Supplied data Block Start

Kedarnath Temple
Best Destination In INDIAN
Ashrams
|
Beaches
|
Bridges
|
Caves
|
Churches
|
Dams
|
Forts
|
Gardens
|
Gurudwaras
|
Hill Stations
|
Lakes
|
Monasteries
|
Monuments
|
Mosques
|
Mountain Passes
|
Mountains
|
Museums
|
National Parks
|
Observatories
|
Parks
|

Supplied data Block End

### Task directions
The records above are to be duplicated exactly, every one of them.

### Written reply
Kedarnath Temple
Best Destination In INDIAN
Ashrams
|
Beaches
|
Bridges
|
Caves
|
Churches
|
Dams
|
Forts
|
Gardens
|
Gurudwaras
|
Hill Stations
|
Lakes
|
Monasteries
|
Monuments
|
Mosques
|
Mountain Passes
|
Mountains
|
Museums
|
National Parks
|
Observatories
|
Parks
|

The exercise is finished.